- _Task description_
Could you extract the stretch of the records from the line containing "common name: Monarch" through the line containing "scientific name: Parthenium hysterophorus", copying every line unchanged?

--- begin Provided records ---

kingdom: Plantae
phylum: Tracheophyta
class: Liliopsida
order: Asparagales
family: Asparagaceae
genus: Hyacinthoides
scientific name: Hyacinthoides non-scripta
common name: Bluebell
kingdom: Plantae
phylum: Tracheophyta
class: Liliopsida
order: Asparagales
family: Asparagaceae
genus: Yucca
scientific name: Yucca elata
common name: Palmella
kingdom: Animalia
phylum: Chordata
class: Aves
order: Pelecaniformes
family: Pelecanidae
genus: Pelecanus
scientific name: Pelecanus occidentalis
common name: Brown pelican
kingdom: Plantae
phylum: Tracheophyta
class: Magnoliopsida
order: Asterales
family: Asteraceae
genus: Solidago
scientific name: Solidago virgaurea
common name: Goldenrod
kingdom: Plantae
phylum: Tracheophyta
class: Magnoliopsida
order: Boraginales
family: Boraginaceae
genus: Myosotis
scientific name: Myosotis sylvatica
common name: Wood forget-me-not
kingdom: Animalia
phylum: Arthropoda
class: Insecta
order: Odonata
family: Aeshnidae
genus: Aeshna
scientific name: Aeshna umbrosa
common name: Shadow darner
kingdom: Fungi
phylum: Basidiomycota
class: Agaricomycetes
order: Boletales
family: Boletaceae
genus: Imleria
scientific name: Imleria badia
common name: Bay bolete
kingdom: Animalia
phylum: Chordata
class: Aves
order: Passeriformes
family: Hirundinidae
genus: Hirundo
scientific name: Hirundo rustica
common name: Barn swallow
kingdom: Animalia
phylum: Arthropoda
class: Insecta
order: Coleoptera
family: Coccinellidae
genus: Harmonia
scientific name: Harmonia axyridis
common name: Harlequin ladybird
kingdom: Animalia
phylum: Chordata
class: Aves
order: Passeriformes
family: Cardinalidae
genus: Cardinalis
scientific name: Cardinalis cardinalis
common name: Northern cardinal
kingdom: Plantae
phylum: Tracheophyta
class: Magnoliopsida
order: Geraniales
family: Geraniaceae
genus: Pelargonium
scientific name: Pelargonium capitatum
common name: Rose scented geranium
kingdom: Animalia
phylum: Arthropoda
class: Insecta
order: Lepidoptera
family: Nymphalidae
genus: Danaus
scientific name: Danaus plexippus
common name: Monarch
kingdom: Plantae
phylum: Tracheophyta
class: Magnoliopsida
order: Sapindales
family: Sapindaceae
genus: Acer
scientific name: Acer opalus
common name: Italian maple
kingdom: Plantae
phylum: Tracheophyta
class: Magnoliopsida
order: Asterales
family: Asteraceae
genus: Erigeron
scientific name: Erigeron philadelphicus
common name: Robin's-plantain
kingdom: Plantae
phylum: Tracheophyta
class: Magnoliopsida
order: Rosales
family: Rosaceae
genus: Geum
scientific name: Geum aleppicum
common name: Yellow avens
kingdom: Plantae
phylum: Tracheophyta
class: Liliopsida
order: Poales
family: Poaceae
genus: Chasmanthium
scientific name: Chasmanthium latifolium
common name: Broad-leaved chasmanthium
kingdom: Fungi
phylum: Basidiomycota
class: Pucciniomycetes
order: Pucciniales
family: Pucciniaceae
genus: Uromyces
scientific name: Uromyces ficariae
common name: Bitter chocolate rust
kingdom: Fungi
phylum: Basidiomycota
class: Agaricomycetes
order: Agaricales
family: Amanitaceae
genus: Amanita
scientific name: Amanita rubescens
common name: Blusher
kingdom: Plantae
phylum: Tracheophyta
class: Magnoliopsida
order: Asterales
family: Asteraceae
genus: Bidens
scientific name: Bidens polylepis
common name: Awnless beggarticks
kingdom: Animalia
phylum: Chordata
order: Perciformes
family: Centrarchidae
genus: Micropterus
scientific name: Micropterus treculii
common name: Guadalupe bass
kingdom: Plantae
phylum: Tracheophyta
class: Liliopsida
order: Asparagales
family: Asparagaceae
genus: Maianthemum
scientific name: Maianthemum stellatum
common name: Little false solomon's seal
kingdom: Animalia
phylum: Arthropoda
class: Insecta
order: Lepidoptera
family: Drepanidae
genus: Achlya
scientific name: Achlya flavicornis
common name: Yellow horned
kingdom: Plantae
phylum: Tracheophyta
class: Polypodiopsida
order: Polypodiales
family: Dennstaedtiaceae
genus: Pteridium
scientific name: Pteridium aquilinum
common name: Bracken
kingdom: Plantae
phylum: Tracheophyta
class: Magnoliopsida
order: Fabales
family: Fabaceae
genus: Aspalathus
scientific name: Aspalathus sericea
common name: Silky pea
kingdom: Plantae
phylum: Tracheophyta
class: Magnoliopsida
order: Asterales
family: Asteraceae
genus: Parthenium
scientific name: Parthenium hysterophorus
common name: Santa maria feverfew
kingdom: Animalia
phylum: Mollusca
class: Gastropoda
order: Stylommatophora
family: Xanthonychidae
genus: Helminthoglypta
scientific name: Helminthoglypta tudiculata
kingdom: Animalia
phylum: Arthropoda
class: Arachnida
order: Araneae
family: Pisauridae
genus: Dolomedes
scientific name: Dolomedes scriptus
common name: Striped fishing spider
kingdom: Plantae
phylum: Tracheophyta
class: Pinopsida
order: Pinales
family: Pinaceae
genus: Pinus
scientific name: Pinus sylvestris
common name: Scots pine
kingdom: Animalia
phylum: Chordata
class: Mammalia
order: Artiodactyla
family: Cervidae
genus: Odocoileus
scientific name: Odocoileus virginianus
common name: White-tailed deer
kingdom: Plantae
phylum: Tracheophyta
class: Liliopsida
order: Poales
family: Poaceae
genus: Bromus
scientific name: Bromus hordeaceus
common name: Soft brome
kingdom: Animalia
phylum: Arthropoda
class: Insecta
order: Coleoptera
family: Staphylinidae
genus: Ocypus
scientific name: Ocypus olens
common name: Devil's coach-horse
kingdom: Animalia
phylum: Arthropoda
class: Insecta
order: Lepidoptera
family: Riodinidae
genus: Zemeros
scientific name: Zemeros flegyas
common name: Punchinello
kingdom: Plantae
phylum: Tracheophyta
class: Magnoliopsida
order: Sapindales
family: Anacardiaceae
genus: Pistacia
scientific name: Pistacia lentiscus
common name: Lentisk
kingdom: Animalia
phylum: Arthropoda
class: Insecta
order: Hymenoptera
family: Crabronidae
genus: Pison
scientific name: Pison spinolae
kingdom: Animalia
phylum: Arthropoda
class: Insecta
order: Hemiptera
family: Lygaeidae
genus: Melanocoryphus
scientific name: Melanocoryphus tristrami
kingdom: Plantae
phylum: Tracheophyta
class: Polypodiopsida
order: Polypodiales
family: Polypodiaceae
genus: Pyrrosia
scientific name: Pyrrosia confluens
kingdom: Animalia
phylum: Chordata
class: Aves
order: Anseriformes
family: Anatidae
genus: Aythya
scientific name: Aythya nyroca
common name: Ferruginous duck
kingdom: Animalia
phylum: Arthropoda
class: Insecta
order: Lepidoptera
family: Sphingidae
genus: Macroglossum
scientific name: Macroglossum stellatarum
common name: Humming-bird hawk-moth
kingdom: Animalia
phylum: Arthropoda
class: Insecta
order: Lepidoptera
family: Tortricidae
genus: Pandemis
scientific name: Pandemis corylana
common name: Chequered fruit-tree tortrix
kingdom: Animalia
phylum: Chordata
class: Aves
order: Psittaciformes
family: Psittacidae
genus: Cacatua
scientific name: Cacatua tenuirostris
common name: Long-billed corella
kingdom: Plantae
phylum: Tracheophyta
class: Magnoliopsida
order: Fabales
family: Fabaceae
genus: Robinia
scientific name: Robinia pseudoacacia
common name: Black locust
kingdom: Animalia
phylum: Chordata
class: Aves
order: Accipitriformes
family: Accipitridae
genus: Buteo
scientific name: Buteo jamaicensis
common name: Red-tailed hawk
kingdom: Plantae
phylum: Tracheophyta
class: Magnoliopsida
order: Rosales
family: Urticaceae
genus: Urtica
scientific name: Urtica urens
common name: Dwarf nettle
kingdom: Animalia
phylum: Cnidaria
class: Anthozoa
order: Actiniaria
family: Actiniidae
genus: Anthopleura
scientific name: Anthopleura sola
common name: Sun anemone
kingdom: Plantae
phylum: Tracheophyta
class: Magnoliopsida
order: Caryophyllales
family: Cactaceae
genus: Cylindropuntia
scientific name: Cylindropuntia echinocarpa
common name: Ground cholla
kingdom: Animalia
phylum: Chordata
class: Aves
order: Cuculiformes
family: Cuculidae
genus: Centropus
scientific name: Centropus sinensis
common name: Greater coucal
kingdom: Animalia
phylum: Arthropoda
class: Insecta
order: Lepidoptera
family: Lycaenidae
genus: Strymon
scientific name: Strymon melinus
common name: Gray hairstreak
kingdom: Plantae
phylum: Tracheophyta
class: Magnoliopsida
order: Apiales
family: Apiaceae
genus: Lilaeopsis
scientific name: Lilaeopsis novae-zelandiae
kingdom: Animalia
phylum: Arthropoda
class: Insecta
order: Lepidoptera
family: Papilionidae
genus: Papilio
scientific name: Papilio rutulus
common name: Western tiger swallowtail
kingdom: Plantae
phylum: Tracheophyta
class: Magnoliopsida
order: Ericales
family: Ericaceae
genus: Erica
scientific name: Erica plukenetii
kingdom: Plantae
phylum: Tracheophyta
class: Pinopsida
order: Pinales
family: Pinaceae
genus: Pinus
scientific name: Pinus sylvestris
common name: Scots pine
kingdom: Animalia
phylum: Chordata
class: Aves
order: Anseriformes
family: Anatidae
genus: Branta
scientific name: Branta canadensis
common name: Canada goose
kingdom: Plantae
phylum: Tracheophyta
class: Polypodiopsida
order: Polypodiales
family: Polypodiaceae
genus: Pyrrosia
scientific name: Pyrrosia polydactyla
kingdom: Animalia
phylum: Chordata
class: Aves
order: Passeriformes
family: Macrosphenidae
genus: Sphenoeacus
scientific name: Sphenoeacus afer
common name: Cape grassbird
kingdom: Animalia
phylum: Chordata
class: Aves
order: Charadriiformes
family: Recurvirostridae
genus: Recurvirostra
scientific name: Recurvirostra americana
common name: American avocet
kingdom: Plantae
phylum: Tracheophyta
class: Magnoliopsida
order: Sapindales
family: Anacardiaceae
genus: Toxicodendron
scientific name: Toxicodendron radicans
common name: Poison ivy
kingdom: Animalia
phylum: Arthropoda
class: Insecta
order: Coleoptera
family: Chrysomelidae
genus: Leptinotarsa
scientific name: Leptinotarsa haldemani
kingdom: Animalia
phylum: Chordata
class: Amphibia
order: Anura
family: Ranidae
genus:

--- end Provided records ---

- _Exercise solution_
common name: Monarch
kingdom: Plantae
phylum: Tracheophyta
class: Magnoliopsida
order: Sapindales
family: Sapindaceae
genus: Acer
scientific name: Acer opalus
common name: Italian maple
kingdom: Plantae
phylum: Tracheophyta
class: Magnoliopsida
order: Asterales
family: Asteraceae
genus: Erigeron
scientific name: Erigeron philadelphicus
common name: Robin's-plantain
kingdom: Plantae
phylum: Tracheophyta
class: Magnoliopsida
order: Rosales
family: Rosaceae
genus: Geum
scientific name: Geum aleppicum
common name: Yellow avens
kingdom: Plantae
phylum: Tracheophyta
class: Liliopsida
order: Poales
family: Poaceae
genus: Chasmanthium
scientific name: Chasmanthium latifolium
common name: Broad-leaved chasmanthium
kingdom: Fungi
phylum: Basidiomycota
class: Pucciniomycetes
order: Pucciniales
family: Pucciniaceae
genus: Uromyces
scientific name: Uromyces ficariae
common name: Bitter chocolate rust
kingdom: Fungi
phylum: Basidiomycota
class: Agaricomycetes
order: Agaricales
family: Amanitaceae
genus: Amanita
scientific name: Amanita rubescens
common name: Blusher
kingdom: Plantae
phylum: Tracheophyta
class: Magnoliopsida
order: Asterales
family: Asteraceae
genus: Bidens
scientific name: Bidens polylepis
common name: Awnless beggarticks
kingdom: Animalia
phylum: Chordata
order: Perciformes
family: Centrarchidae
genus: Micropterus
scientific name: Micropterus treculii
common name: Guadalupe bass
kingdom: Plantae
phylum: Tracheophyta
class: Liliopsida
order: Asparagales
family: Asparagaceae
genus: Maianthemum
scientific name: Maianthemum stellatum
common name: Little false solomon's seal
kingdom: Animalia
phylum: Arthropoda
class: Insecta
order: Lepidoptera
family: Drepanidae
genus: Achlya
scientific name: Achlya flavicornis
common name: Yellow horned
kingdom: Plantae
phylum: Tracheophyta
class: Polypodiopsida
order: Polypodiales
family: Dennstaedtiaceae
genus: Pteridium
scientific name: Pteridium aquilinum
common name: Bracken
kingdom: Plantae
phylum: Tracheophyta
class: Magnoliopsida
order: Fabales
family: Fabaceae
genus: Aspalathus
scientific name: Aspalathus sericea
common name: Silky pea
kingdom: Plantae
phylum: Tracheophyta
class: Magnoliopsida
order: Asterales
family: Asteraceae
genus: Parthenium
scientific name: Parthenium hysterophorus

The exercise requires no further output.